Medien : Dieter Stolte im Interview: "Es gibt ein Leben nach dem ZDF"

Herr Stolte[nicht auch noc],Ihre Ankündigung[nicht auch noc]

Dieter Stolte, 66, ist seit 1982 Intendant des ZDF. Am Freitag vergangener Woche kündigte er an, für eine weitere Amtsperiode nicht mehr zu kandidieren.

Herr Stolte, Ihre Ankündigung, nicht auch noch für eine fünfte Amtszeit als Intendant des Zweiten Deutschen Fernsehens zu kandidieren, hat überrascht. Über Ihre Beweggründe wurde viel spekuliert. Was stimmt denn davon nun?

Die naheliegenden Überlegungen pflegen in einem solchen Fall immer außerhalb der Betrachtung zu bleiben. Wenn im März 2002 der für eine Amtszeit von fünf Jahren zu wählende Intendant seinen Dienst antreten soll, befinde ich mich im 68. Lebensjahr. Mein Respekt vor dem Amt verbietet es, ein weiteres Mal anzutreten; noch abwägiger ist es, sich eine gesplittete Amtszeit vorzustellen.

Welche Schlagzeile, verbunden mit Ihrem Namen, hat Sie in der vergangenen Zeit am meisten geärgert?

Die Märchengeschichten von Klaus Ott in der "Süddeutschen Zeitung" zum Thema "Fußball-WM-Rechte". Dies war faktenfreie Stimmungsmache, ohne jeden Versuch, sich bei mir zur Sache zu informieren.

Und welche Schlagzeile hat Sie am meisten gefreut?

Dass das ZDF bislang über acht Millionen Mark zum Wiederaufbau der Dresdner Frauenkirche gesammelt hat.

Schon wird über eine Aufgabe nachgedacht, die Dieter Stolte nach seinem Ausscheiden wahrnehmen will. Der Tagesspiegel sieht Sie als nächsten Generalsekretär des Goethe-Instituts - Sie auch?

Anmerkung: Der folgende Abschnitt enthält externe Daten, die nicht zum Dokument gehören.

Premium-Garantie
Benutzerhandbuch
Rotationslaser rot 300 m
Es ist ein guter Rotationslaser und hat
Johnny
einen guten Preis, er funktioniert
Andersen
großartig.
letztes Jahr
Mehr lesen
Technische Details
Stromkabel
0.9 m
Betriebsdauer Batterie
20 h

Ich habe mich nicht beworben, mir liegt auch keine Anfrage vor. Aber ich habe mich natürlich gefreut, dass es auch ein Leben nach dem ZDF zu geben scheint.

Wer Dieter Stolte kennt, weiß, dass er die verbleibende Zeit dem ZDF mit vollem Engagement widmen wird. Trotzdem, die Zeit ist knapp. Wie sieht Ihre Prioritäten-Liste aus?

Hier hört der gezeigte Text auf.